### Page excerpt
A global memory barrier deals with access to any resource, and it’s the simplest form of a memory barrier. This means that in vkCmdPipelineBarrier, we are specifying 4 things to happen in order:

  • Wait for srcStageMask to complete
  • Make all writes performed in possible combinations of srcStageMask + srcAccessMask available
  • Make available memory visible to possible combinations of dstStageMask + dstAccessMask.
  • Unblock work in dstStageMask.

A common misconception I see is that _READ flags are passed into srcAccessMask, but this is redundant. It does not make sense to make reads available, i.e. you don’t flush caches when you’re done reading data.

Memory access and TOP_OF_PIPE/BOTTOM_OF_PIPE

Never use AccessMask != 0 with these stages. These stages do not perform memory accesses, so any srcAccessMask and dstAccessMask combination with either stage will be meaningless, and spec disallows this. TOP_OF_PIPE and BOTTOM_OF_PIPE are purely there for the sake of execution barriers, not memory barriers.

Split memory barriers

A very important point here is that it’s perfectly possible to split up the “make available” and “make visible” operations.Β  This is similar to the execution dependency chain discussed earlier.

We can do something silly like:

  • vkCmdDispatch – writes to an SSBO, VK_ACCESS_SHADER_WRITE_BIT
  • vkCmdPipelineBarrier(srcStageMask = COMPUTE, dstStageMask = TRANSFER, srcAccessMask = SHADER_WRITE_BIT, dstAccessMask = 0)
  • vkCmdPipelineBarrier(srcStageMask = TRANSFER, dstStageMask = COMPUTE, srcAccessMask = 0, dstAccessMask = SHADER_READ_BIT)
  • vkCmdDispatch – read from the same SSBO, VK_ACCESS_SHADER_READ_BIT

While StageMask cannot be 0, AccessMask can be 0.

VkBufferMemoryBarrier

This is not very interesting, we’re just restricting memory availability and visibility to a specific buffer. No GPU I know of actually cares, I think it makes more sense to just use VkMemoryBarrier rather than bothering with buffer barriers.

### Data for review

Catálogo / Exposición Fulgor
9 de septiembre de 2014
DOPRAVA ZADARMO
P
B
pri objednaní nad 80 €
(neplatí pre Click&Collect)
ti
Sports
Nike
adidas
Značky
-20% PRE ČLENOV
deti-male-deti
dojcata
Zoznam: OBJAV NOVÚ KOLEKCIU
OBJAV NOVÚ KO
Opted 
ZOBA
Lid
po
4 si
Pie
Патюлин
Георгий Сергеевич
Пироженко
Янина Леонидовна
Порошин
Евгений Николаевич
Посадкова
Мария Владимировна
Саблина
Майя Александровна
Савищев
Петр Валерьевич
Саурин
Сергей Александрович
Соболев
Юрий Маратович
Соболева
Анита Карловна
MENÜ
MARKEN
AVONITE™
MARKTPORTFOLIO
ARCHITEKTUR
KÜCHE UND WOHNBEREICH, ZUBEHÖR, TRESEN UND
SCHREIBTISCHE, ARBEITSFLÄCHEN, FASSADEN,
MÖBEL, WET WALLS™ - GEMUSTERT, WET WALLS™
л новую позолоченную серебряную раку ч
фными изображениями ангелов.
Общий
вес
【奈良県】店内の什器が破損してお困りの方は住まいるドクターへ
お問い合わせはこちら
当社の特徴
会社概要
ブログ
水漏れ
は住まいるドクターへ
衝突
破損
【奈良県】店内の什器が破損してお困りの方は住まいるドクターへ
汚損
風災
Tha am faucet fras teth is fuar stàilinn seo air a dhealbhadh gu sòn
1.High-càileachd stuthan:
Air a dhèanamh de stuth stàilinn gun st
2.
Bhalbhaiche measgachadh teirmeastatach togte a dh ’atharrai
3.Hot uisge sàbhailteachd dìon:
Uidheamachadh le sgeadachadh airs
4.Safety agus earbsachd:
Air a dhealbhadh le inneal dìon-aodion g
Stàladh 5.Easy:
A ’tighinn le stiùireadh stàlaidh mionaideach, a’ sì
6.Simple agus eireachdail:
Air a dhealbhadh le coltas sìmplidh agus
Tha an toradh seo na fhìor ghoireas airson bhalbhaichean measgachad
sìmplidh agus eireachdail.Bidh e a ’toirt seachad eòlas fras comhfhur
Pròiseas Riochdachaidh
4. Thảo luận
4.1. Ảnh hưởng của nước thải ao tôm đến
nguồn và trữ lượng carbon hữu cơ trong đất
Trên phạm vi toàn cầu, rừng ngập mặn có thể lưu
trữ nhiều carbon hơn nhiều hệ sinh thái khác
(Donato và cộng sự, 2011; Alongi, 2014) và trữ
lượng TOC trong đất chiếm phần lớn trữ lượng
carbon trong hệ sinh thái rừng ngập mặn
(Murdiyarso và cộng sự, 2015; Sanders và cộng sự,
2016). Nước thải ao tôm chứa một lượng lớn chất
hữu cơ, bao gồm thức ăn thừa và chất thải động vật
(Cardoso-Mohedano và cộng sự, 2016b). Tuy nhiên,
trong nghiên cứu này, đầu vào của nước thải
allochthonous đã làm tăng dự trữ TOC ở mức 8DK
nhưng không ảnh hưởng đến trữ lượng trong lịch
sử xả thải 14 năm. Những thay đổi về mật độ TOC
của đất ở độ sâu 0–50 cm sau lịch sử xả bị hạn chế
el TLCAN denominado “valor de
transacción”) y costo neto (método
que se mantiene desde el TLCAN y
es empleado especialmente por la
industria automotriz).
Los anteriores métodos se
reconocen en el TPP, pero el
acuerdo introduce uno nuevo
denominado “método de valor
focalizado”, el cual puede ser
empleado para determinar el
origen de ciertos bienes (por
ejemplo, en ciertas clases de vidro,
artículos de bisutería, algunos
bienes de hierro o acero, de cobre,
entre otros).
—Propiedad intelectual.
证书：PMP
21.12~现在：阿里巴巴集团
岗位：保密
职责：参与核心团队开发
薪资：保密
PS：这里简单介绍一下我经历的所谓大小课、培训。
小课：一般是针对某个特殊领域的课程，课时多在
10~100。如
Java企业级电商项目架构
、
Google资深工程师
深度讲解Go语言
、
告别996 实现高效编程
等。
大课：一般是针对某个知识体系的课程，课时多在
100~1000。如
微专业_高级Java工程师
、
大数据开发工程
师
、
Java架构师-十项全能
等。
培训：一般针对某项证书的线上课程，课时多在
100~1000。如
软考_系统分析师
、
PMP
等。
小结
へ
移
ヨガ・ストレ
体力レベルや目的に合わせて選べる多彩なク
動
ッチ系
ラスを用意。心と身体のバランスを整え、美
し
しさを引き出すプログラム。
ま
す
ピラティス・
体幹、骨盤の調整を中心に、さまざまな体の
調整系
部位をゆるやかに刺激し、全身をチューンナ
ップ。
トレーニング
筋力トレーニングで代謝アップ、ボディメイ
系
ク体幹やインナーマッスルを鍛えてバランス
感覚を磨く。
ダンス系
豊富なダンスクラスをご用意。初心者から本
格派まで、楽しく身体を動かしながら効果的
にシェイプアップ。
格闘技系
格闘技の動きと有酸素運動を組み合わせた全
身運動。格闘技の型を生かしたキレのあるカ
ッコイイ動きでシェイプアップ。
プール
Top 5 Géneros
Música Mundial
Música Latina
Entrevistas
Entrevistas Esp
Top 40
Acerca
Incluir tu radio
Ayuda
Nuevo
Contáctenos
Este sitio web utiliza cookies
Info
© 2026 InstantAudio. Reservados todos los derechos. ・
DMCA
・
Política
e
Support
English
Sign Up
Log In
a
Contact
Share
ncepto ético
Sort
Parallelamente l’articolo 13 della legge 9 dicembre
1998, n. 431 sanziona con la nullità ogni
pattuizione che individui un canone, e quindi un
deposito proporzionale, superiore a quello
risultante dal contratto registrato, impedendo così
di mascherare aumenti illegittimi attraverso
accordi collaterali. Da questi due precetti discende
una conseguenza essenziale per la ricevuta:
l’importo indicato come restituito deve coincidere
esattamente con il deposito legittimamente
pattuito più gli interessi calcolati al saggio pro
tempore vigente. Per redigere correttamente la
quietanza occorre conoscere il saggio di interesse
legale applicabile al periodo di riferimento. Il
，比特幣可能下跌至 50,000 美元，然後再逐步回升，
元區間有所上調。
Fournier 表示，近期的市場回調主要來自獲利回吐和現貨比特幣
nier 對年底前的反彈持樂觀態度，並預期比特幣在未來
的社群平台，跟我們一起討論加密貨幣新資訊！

### Task directions
According to the Vulkan barrier excerpt, what steps does vkCmdPipelineBarrier specify, in order? The records are from a different source than the Vulkan barrier excerpt.

### Task answer
1. Wait for srcStageMask to complete.
2. Make all writes performed in possible combinations of srcStageMask + srcAccessMask available.
3. Make available memory visible to possible combinations of dstStageMask + dstAccessMask.
4. Unblock work in dstStageMask.